Many applications write session data to local memory or to a file on disk. This was invisible with a single server: the same machine handled every request from the same user and always found its own session data. With two servers behind a round-robin load balancer, user A logs in on request 1, which lands on Server 1. Session data is written to Server 1's memory. Request 2 from the same user lands on Server 2. Server 2 has no session data for this user. The result: the user appears logged out.

One response is to use IP hash and send each client's requests to the same server always. This is sticky sessions. It solves the immediate symptom. It introduces two problems. First, fault tolerance breaks: if Server 1 goes down, all users whose sessions live on Server 1 lose their sessions. Second, load distribution becomes uneven as different clients generate different traffic volumes.

The correct solution is to externalize session state. Session data is written to a shared data store that all web servers can read and write. Redis, already sitting on the data tier from Post 3, handles this role exactly. Every web server reads the session from Redis at the start of a request and writes any changes back at the end. The server that handles request 1 does not need to be the same server that handles request 2. Any server can continue any session because the session lives in a shared store, not in any server's memory.

This is what stateless by design means in practice: the application tier holds no state that is not also in the data tier. The load balancer can now route freely using round-robin or least connections, with full fault tolerance restored.

What This Introduces

The load balancer is now a required component for every request. All traffic passes through it. If the load balancer fails, all traffic stops.

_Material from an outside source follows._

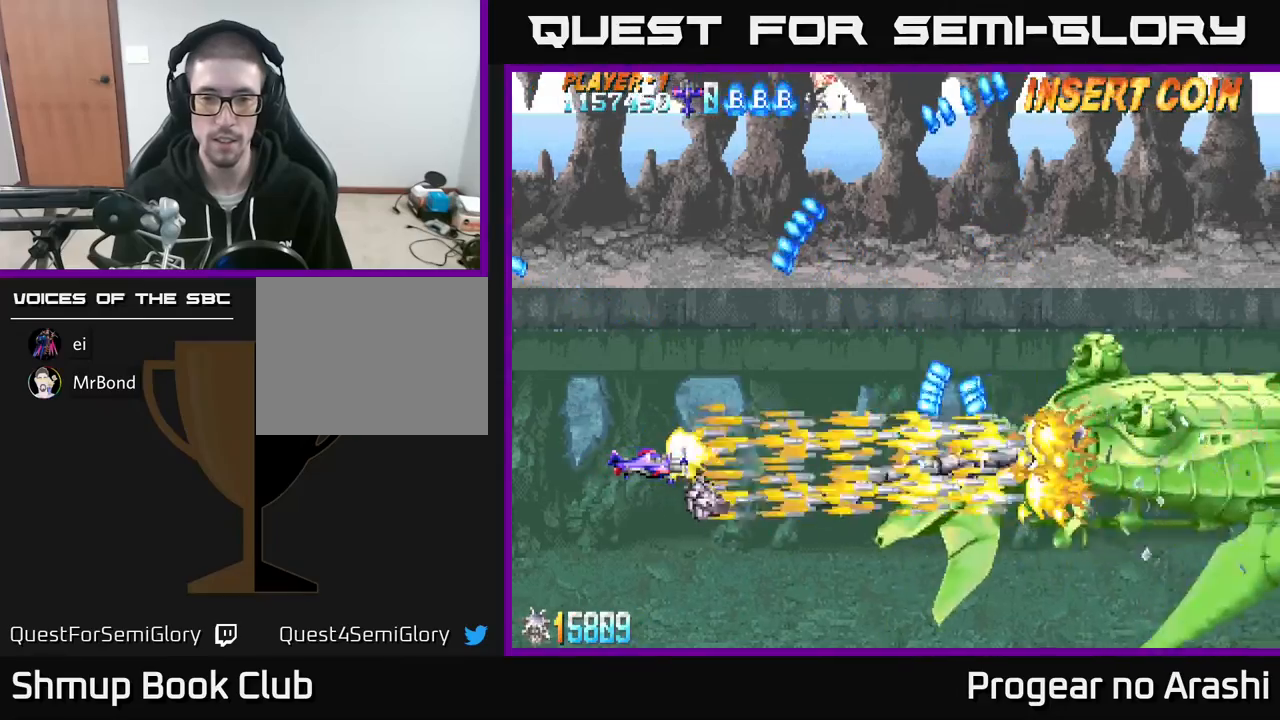
{"buttons": ["X", "DPAD_UP", "DPAD_LEFT"], "left_stick": "center", "events": [[333, "DPAD_UP", "down"], [367, "DPAD_LEFT", "down"]]}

We solved the web server SPOF, but we introduced a new SPOF at a different layer.

This is a consistent pattern in distributed systems: solving one single point of failure reveals the next. Eliminating SPOFs at every layer is the subject of the next post.

Takeaways

Load balancers distribute traffic and detect failures automatically. Health checks run continuously. A failed server is removed from rotation within seconds. The remaining servers absorb the traffic without manual intervention.

Algorithm choice depends on workload characteristics. Round-robin works when servers are identical and requests are uniform. Least connections handles variable-duration requests better. IP hash provides session affinity at the cost of uneven distribution and weaker fault tolerance.

Stateless application servers require externalized session state. Sessions written to local server memory break under round-robin distribution. The solution is external session storage: Redis on the data tier. Any server can then handle any request without affinity requirements.

The load balancer distributes traffic effectively. But the load balancer itself is now a single point of failure. Eliminating SPOFs at every layer is the next problem to solve.